Task description: Beneath this task are the entries; from the line with "Longueur de 16,5 m" through the last one, transcribe every line exactly and nothing else, skipping pictures.

The input:
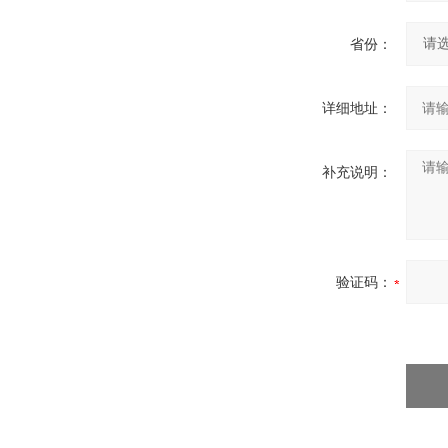
省份：
详细地址：
补充说明：
验证码：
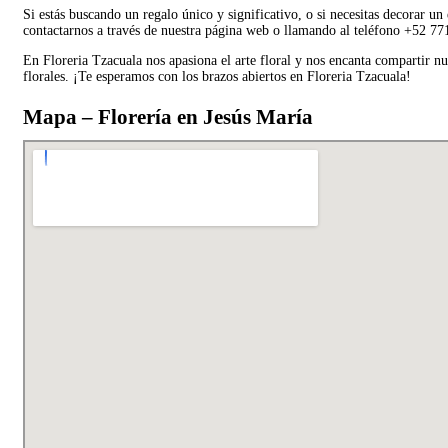
Si estás buscando un regalo único y significativo, o si necesitas decorar un
contactarnos a través de nuestra página web o llamando al teléfono +52 771
En Floreria Tzacuala nos apasiona el arte floral y nos encanta compartir n
florales. ¡Te esperamos con los brazos abiertos en Floreria Tzacuala!
Mapa – Florería en Jesús María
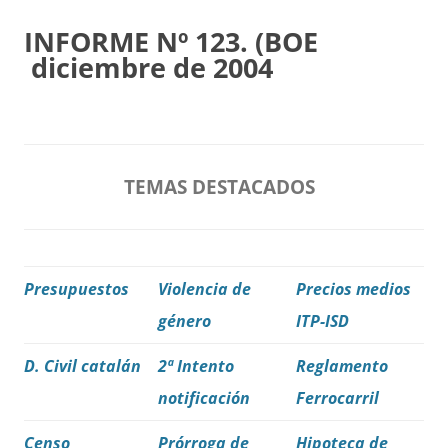
INFORME Nº 123. (BOE
diciembre de 2004
TEMAS DESTACADOS
Presupuestos
Violencia de
Precios medios
género
ITP-ISD
D. Civil catalán
2ª Intento
Reglamento
notificación
Ferrocarril
Censo
Prórroga de
Hipoteca de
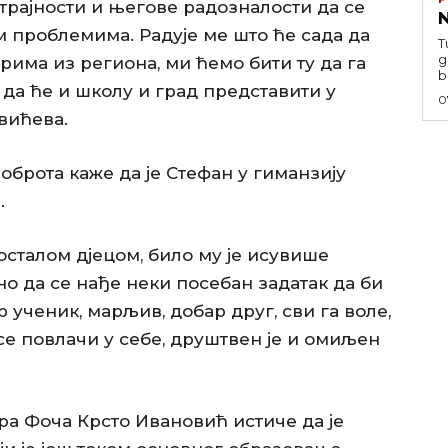
страјности и његове радозналости да се
N
м проблемима. Радује ме што ће сада да
T
g
има из региона, ми ћемо бити ту да га
b
да ће и школу и град представити у
0
овићева.
брота каже да је Стефан у гиманзију
.
осталом дјецом, било му је исувише
бно да се нађе неки посебан задатак да би
 ученик, марљив, добар друг, сви га воле,
се повлачи у себе, друштвен је и омиљен
а Фоча Крсто Ивановић истиче да је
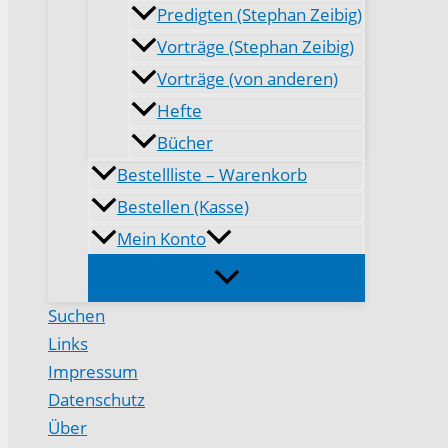
Predigten (Stephan Zeibig)
Vorträge (Stephan Zeibig)
Vorträge (von anderen)
Hefte
Bücher
Bestellliste – Warenkorb
Bestellen (Kasse)
Mein Konto
Suchen
Links
Impressum
Datenschutz
Über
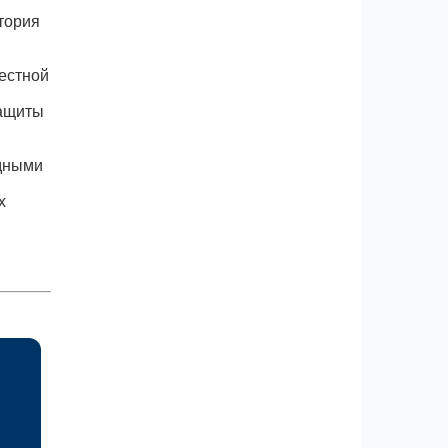
тория
естной
защиты
одными
х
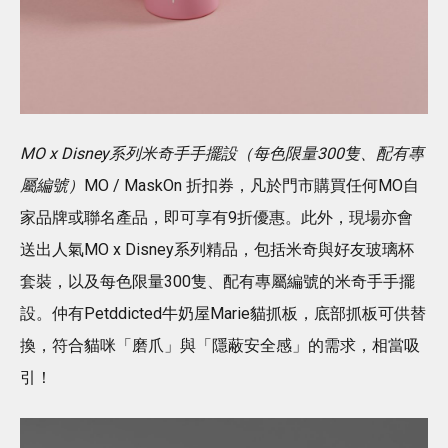
MO x Disney系列米奇手手擺設（每色限量300隻、配有專
屬編號）
MO / MaskOn 折扣券，凡於門市購買任何MO自
家品牌或聯名產品，即可享有9折優惠。此外，現場亦會
送出人氣MO x Disney系列精品，包括米奇與好友玻璃杯
套裝，以及每色限量300隻、配有專屬編號的米奇手手擺
設。仲有Petddicted牛奶屋Marie貓抓板，底部抓板可供替
換，符合貓咪「磨爪」與「隱蔽安全感」的需求，相當吸
引！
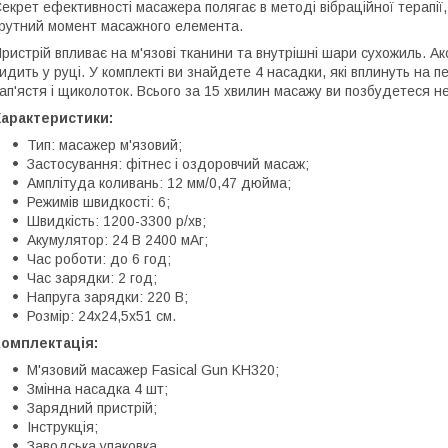
екрет ефективності масажера полягає в методі вібраційної терапії,
рутний момент масажного елемента.
ристрій впливає на м'язові тканини та внутрішні шари сухожиль. Ак
идить у руці. У комплекті ви знайдете 4 насадки, які вплинуть на пев
ап'ястя і щиколоток. Всього за 15 хвилин масажу ви позбудетеся не
Характеристики:
Тип: масажер м'язовий;
Застосування: фітнес і оздоровчий масаж;
Амплітуда коливань: 12 мм/0,47 дюйма;
Режимів швидкості: 6;
Швидкість: 1200-3300 р/хв;
Акумулятор: 24 В 2400 мАг;
Час роботи: до 6 год;
Час зарядки: 2 год;
Напруга зарядки: 220 В;
Розмір: 24х24,5х51 см.
Комплектація:
М'язовий масажер Fasical Gun KH320;
Змінна насадка 4 шт;
Зарядний пристрій;
Інструкція;
Заводська упаковка.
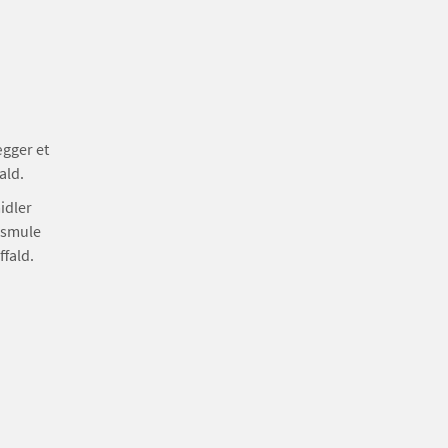
ægger et
fald.
idler
 smule
ffald.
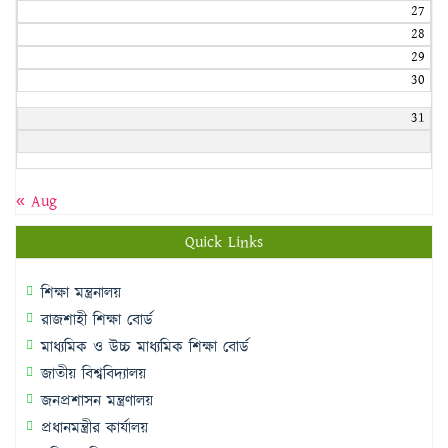
27
28
29
30
31
« Aug
Quick Links
শিক্ষা মন্ত্রনালয়
রাজশাহী শিক্ষা বোর্ড
মাধ্যমিক ও উচ্চ মাধ্যমিক শিক্ষা বোর্ড
জাতীয় বিশ্ববিদ্যালয়
জনপ্রশাসন মন্ত্রণালয়
প্রধানমন্ত্রীর কার্যালয়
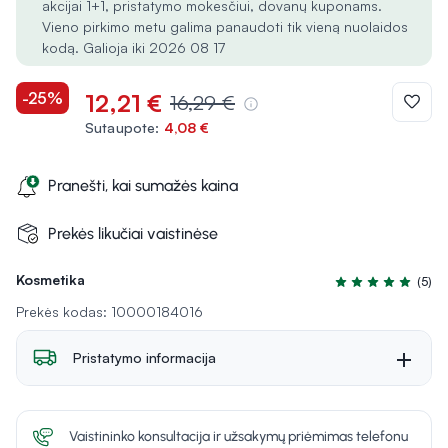
akcijai 1+1, pristatymo mokesčiui, dovanų kuponams.
Vieno pirkimo metu galima panaudoti tik vieną nuolaidos
kodą. Galioja iki 2026 08 17
-25%
12,21 €
16,29 €
Sutaupote:
4,08 €
Pranešti, kai sumažės kaina
Prekės likučiai vaistinėse
Kosmetika
(5)
Įvertinimas 5.0 iš
Prekės kodas: 10000184016
Pristatymo informacija
Vaistininko konsultacija ir užsakymų priėmimas telefonu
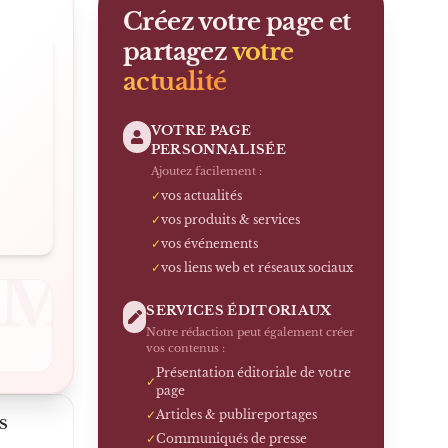
Créez votre page et
partagez
votre
actualité
VOTRE PAGE
PERSONNALISÉE
Ajoutez facilement :
✓
vos actualités
✓
vos produits & services
✓
vos événements
✓
vos liens web et réseaux sociaux
OM
SERVICES ÉDITORIAUX
Notre rédaction peut également créer
vos contenus :
Présentation éditoriale de votre
✓
page
✓
Articles & publireportages
S
✓
Communiqués de presse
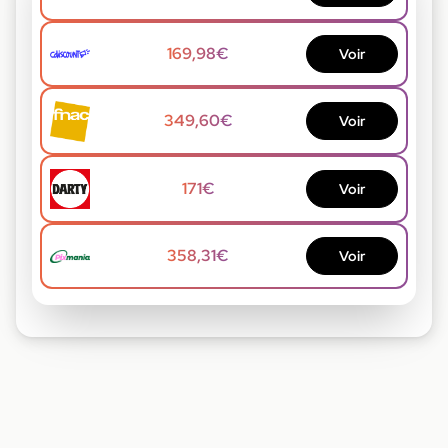
169,98€
Voir
349,60€
Voir
171€
Voir
358,31€
Voir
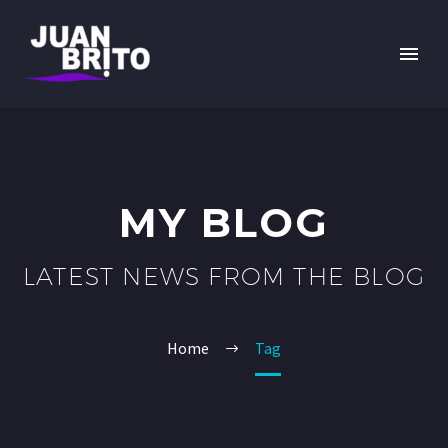
MY BLOG
LATEST NEWS FROM THE BLOG
Home
Tag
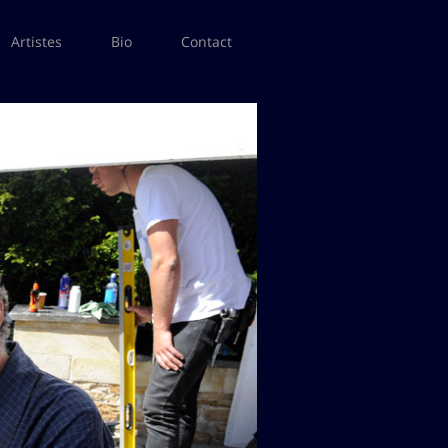
Artistes
Bio
Contact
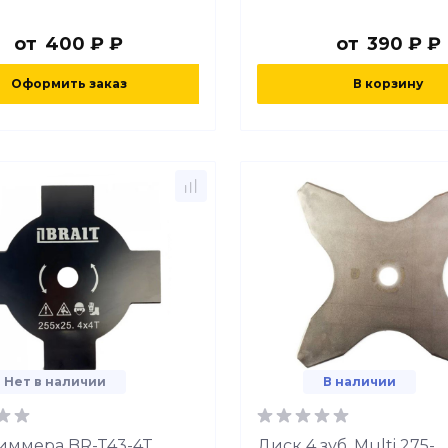
от
400 ₽ ₽
от
390 ₽ ₽
Оформить заказ
В корзину
Нет в наличии
В наличии
иммера BR-T43-4T
Диск 4 зуб. Multi 275-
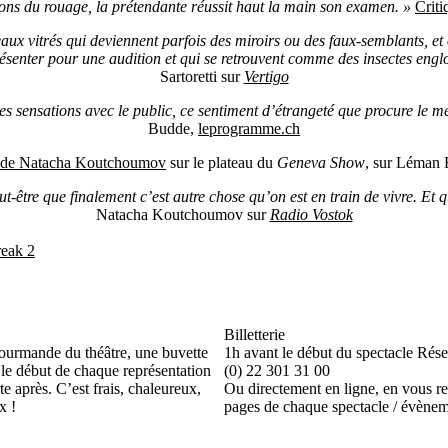
ions du rouage, la prétendante réussit haut la main son examen. »
Criti
eaux vitrés qui deviennent parfois des miroirs ou des faux-semblants, e
ésenter pour une audition et qui se retrouvent comme des insectes eng
Sartoretti sur
Vertigo
des sensations avec le public, ce sentiment d’étrangeté que procure le mé
Budde,
leprogramme.ch
w de Natacha Koutchoumov
sur le plateau du
Geneva Show
, sur Léman B
ut-être que finalement c’est autre chose qu’on est en train de vivre. E
Natacha Koutchoumov sur
Radio Vostok
Billetterie
gourmande du théâtre, une buvette
1h avant le début du spectacle Rése
 le début de chaque représentation
(0) 22 301 31 00
te après. C’est frais, chaleureux,
Ou directement en ligne, en vous re
x !
pages de chaque spectacle / évène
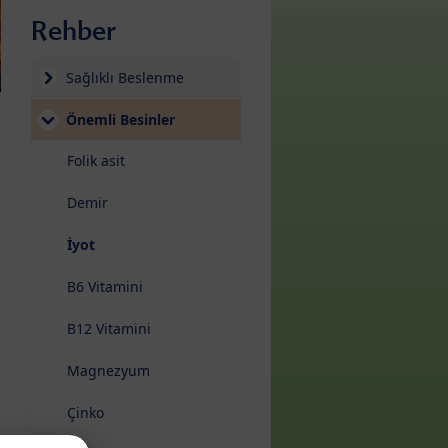
Rehber
Sağlıklı Beslenme
Önemli Besinler
Folik asit
Demir
(current)
İyot
B6 Vitamini
B12 Vitamini
Magnezyum
Çinko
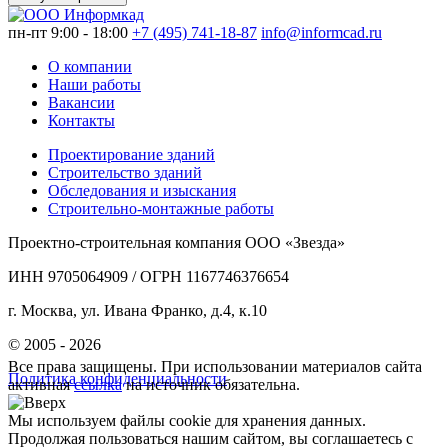
пн-пт 9:00 - 18:00
+7 (495) 741-18-87
info@informcad.ru
О компании
Наши работы
Вакансии
Контакты
Проектирование зданий
Строительство зданий
Обследования и изыскания
Строительно-монтажные работы
Проектно-строительная компания ООО «Звезда»
ИНН 9705064909 / ОГРН 1167746376654
г. Москва, ул. Ивана Франко, д.4, к.10
© 2005 - 2026
Все права защищены. При использовании материалов сайта
Политика конфиденциальности
активная
ссылка
на источник обязательна.
Мы используем файлы cookie для хранения данных.
Продолжая пользоваться нашим сайтом, вы соглашаетесь с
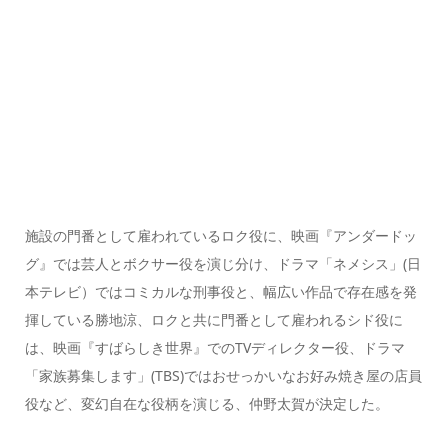
施設の門番として雇われているロク役に、映画『アンダードッ
グ』では芸人とボクサー役を演じ分け、ドラマ「ネメシス」(日
本テレビ）ではコミカルな刑事役と、幅広い作品で存在感を発
揮している勝地涼、ロクと共に門番として雇われるシド役に
は、映画『すばらしき世界』でのTVディレクター役、ドラマ
「家族募集します」(TBS)ではおせっかいなお好み焼き屋の店員
役など、変幻自在な役柄を演じる、仲野太賀が決定した。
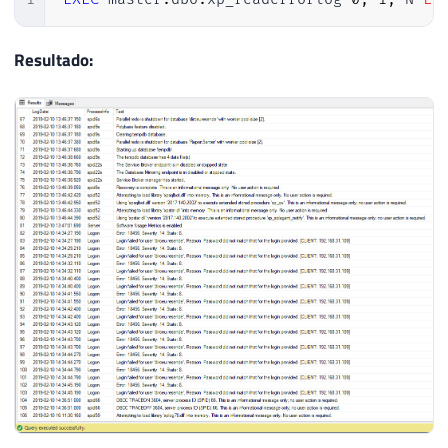
Resultado:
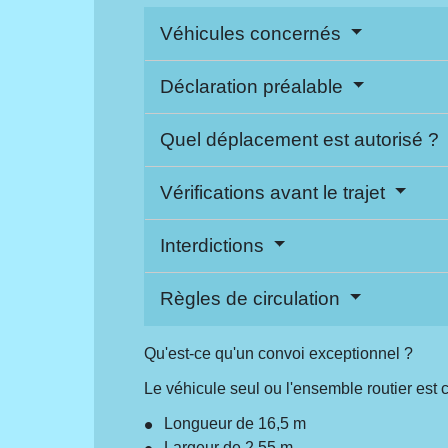
Véhicules concernés
Déclaration préalable
Quel déplacement est autorisé ?
Vérifications avant le trajet
Interdictions
Règles de circulation
Qu'est-ce qu'un convoi exceptionnel ?
Le véhicule seul ou l'ensemble routier est
Longueur de 16,5 m
Largeur de 2,55 m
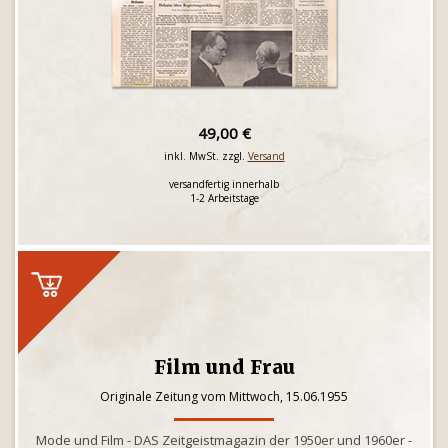
49,00 €
inkl. MwSt. zzgl.
Versand
versandfertig innerhalb
1-2 Arbeitstage
Film und Frau
Originale Zeitung vom Mittwoch, 15.06.1955
Mode und Film - DAS Zeitgeistmagazin der 1950er und 1960er -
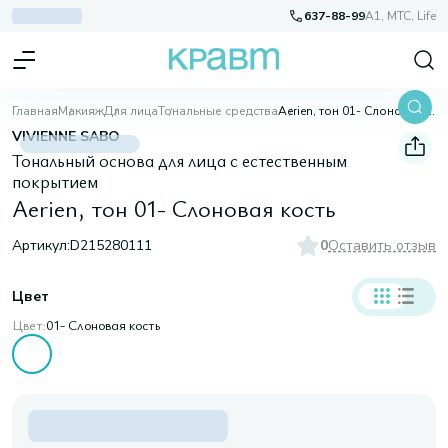
637-88-99
A1, МТС, Life
Главная
Макияж
Для лица
Тональные средства
Aerien, тон 01- Слоновая кость
VIVIENNE SABO
Тональный основа для лица с естественным
покрытием
Aerien, тон 01- Слоновая кость
Артикул:
D215280111
0
Оставить отзыв
Цвет
Цвет:
01- Слоновая кость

Result of this task:
Longueur de 16,5 m
Largeur de 2,55 m
49,00 €
inkl. MwSt. zzgl.
Versand
versandfertig innerhalb
1-2 Arbeitstage
Film und Frau
Originale Zeitung vom Mittwoch, 15.06.1955
Mode und Film - DAS Zeitgeistmagazin der 1950er und 1960er -
637-88-99
A1, МТС, Life
Главная
Макияж
Для лица
Тональные средства
Aerien, тон 01- Слоновая кость
VIVIENNE SABO
Тональный основа для лица с естественным
покрытием
Aerien, тон 01- Слоновая кость
Артикул:
D215280111
0
Оставить отзыв
Цвет
Цвет:
01- Слоновая кость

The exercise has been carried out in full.